The wife forwards the post and the religious men talk about her very unruly behaviour. She will be forgiven is she deletes the post but even when her husband orders her to, from the other side of the door as he is not supposed to see her face, she slams the door on his face and tells him that she will not delete the post, daring him to do what he can, adding that she knows that he cannot do a thing!
The next thing we know, while the black-lungi-and-shirt wearing “religious” men are discussing the wrong she is doing to the family, the wife picks up her purse and walks out of the house, firmly and with confident steps, not once looking back on what she has left behind which was never hers anyway. Her mother however, orders her to apologize and go back but she refuses. We then see her driving that red car her parents gave as dowry going to choreograph a Kathakali performance by her female students.
The director and the camera go on focussing continuously on the household chores the young woman is forever engaged in, without rest, without love, without friends, without even sex - sweeping, brooming, cleaning, washing, grinding, cooking, roasting, serving, dusting, in fact, doing everything except living a normal, reasonably happy life like any normal, married girl.
The repetition of these scenes highlights the reducing of a young and happy girl to a slave, an unpaid servant in her husband’s home with her silence first suggesting her compliance with the system and then as an expression of her growing anger that finally bursts out in an act of rebellion, also silent.
The repeat shots may appear a bit boring but on hindsight, one realises that the treatment has been deliberately dragging to drive home the point the meaningless futility of existence of women placed in similar situations.
The production values are so designed that the house and the garden appear very humdrum and ordinary sans any kind of glamour or chutzpah reflecting the ordinariness of its members. The same goes for the characters who are stripped of even an iota of glamour or beauty including the young couple.
The director, a man, shows a rare insight and a feminine perspective of a woman’s mindset in a situation that makes her a virtual prisoner in the home she is married into. The director has kept the characters nameless which is a sharp pointer to the universality of the issues shown as happening to all wives everywhere in Kerala.
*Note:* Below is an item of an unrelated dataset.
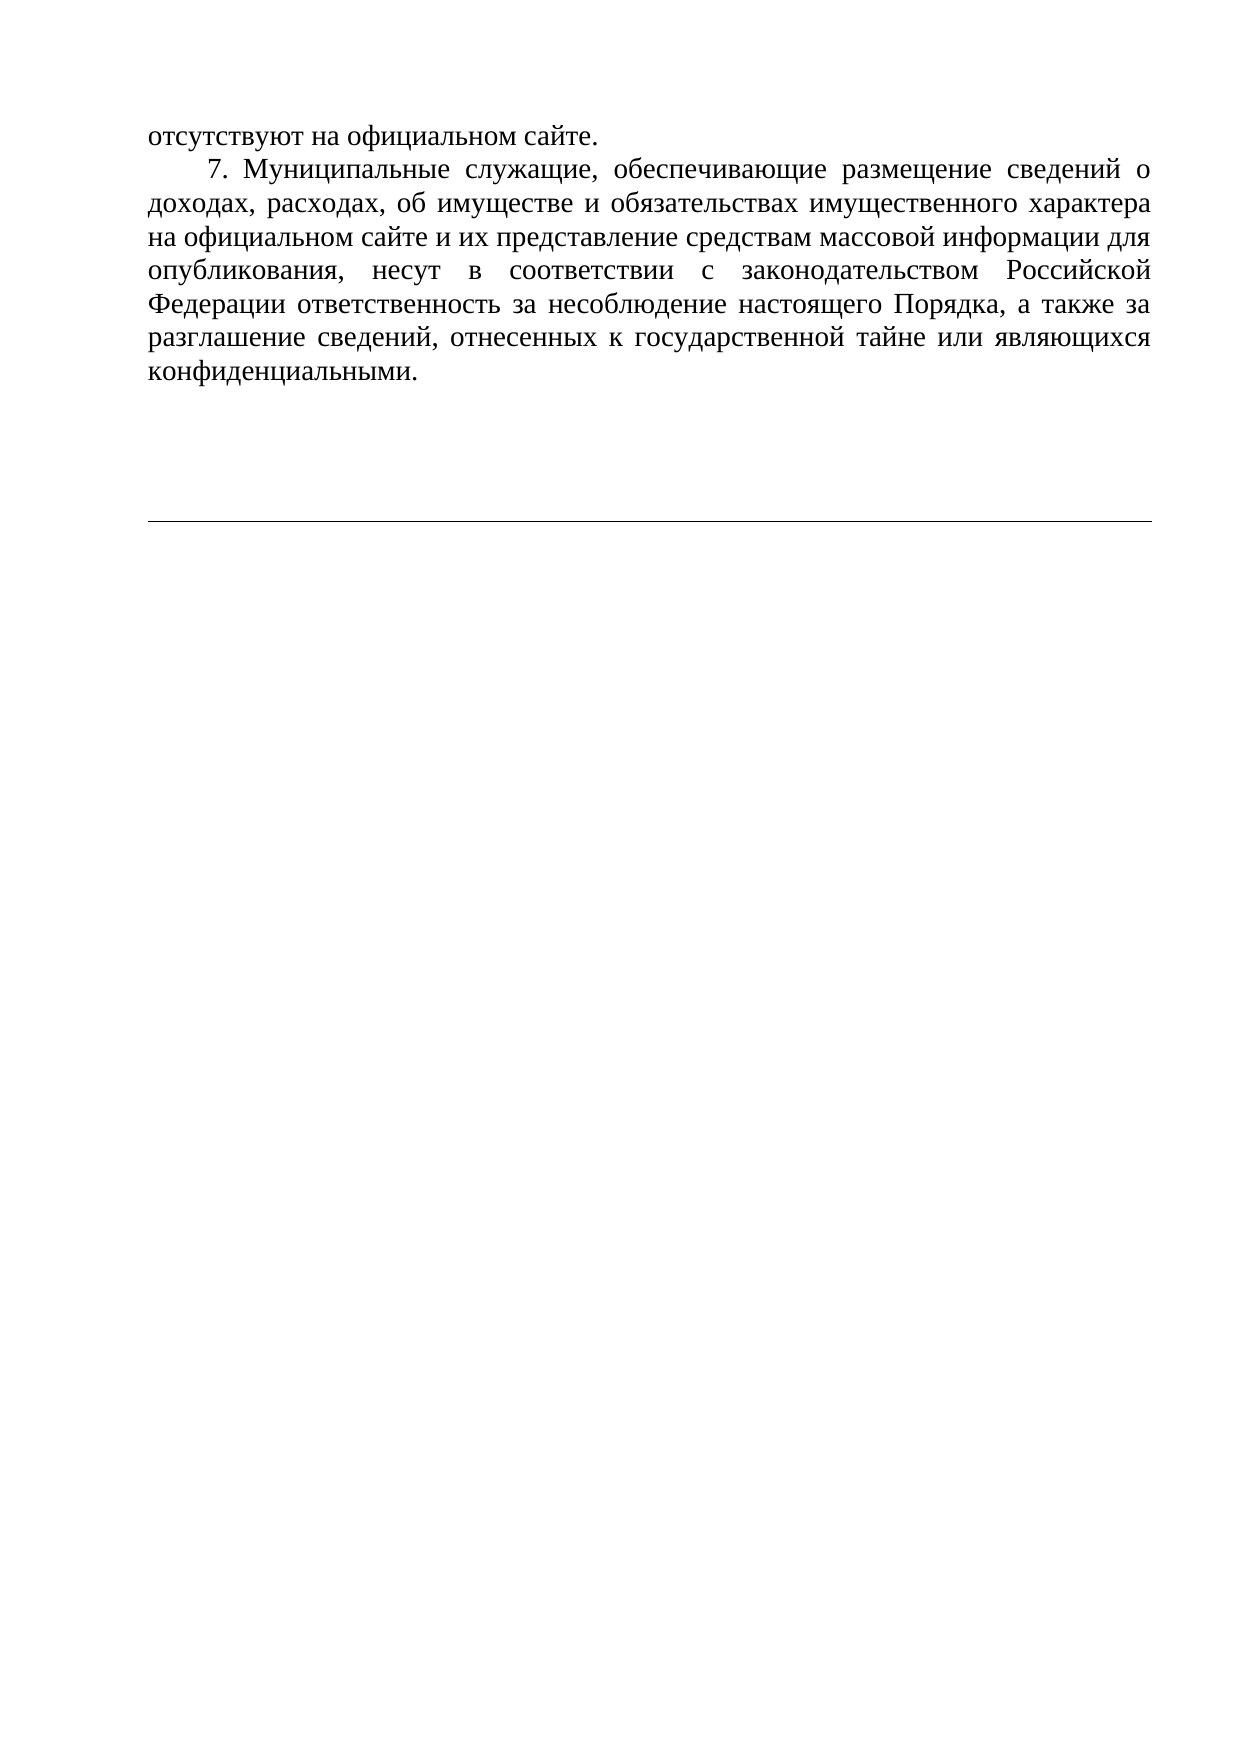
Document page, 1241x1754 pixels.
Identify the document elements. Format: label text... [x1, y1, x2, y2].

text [148, 118, 1152, 152]
text 7. Муниципальные служащие, обеспечивающие размещение сведений о доходах, расходах, об имуществе и обязательствах имущественного характера на официальном сайте и их представление средствам массовой информации для опубликования, несут в соответствии с законодательством Российской Федерации ответственность за несоблюдение настоящего Порядка, а также за разглашение сведений, отнесенных к государственной тайне или являющихся конфиденциальными. [148, 152, 1152, 386]
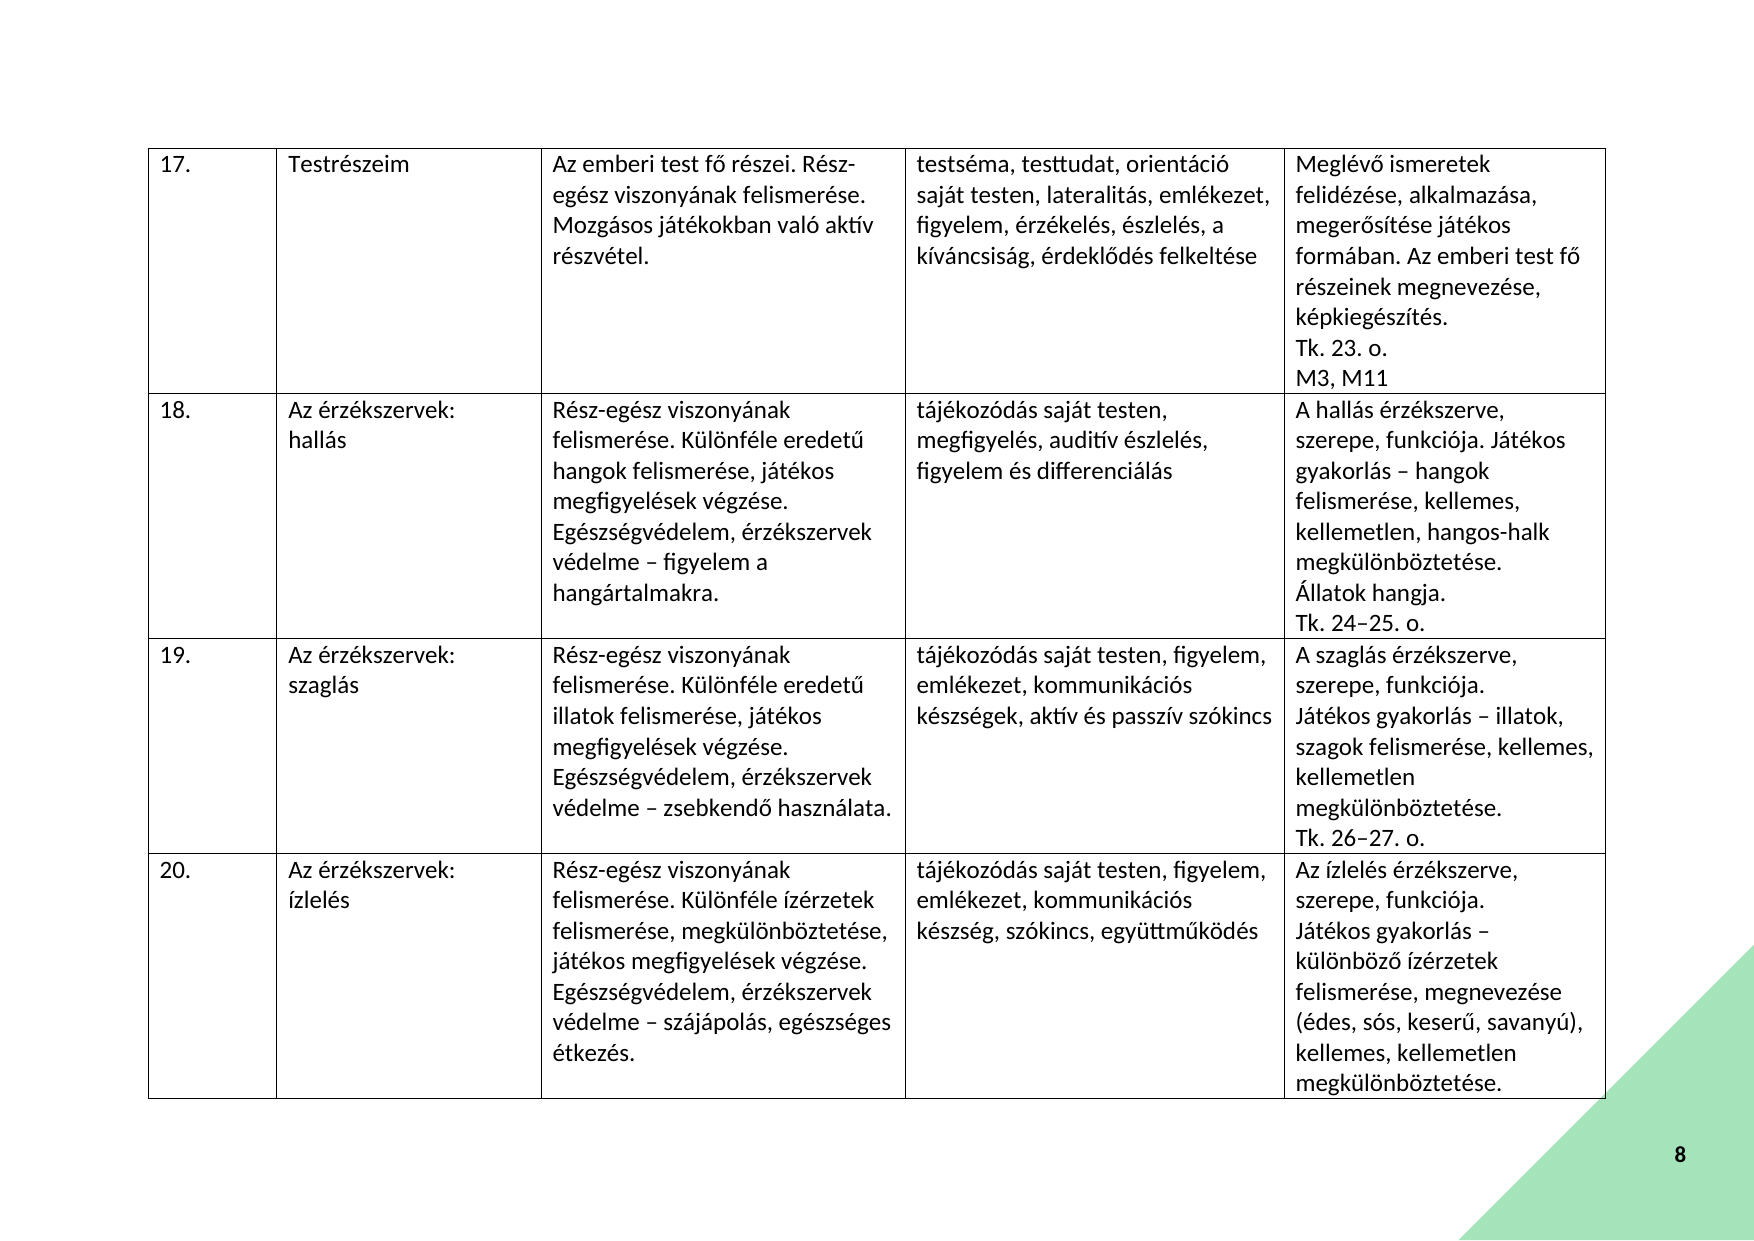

The songs are all on the soundtrack and the lyrics speak of hidden emotions wishing to come out but cannot. But a film of this nature could have done without any songs at all except the excellently choreographed Kathakali number performed entirely by a female group though Kathakali is a dance form performed mainly by men.
The climax somehow does not go with the rest of the film and appears a bit contrived but on the whole, it writes a sweet end to a sad story. Nimisha Sajayan and Suraj Venjaramoodu as the wife and the husband are brilliant, to say it in one word. This is no drunk or alcoholic husband beating up his wife.
This is no father-in-law torturing the young woman for more dowry. This is no husband having a woman on the side or suspecting the wife of an adulterous affair. This is a supposedly normal family that leads a supposedly normal life at the cost of sacrificing the women in the family reduced to mechanized robots.
Fortunately, Bengali women, rural or urban, educated or illiterate, working or not, cannot even imagine leading the kind of life the young wife is shown leading in the film in 2020.
This is not necessarily because Bengalis are more progressive than the rest but because the old school rituals and conventions were either thrown out by many men feminists like Rabindranath Tagore, Raja Rammohan Roy, Ishwar Chandra Vidyasagar and many other social reformers or, faded away much before this happened in some other parts of India.
I take my hat off to Jio Baby and the entire team for giving us such a no-nonsense slap on our complacent faces. We deserve it.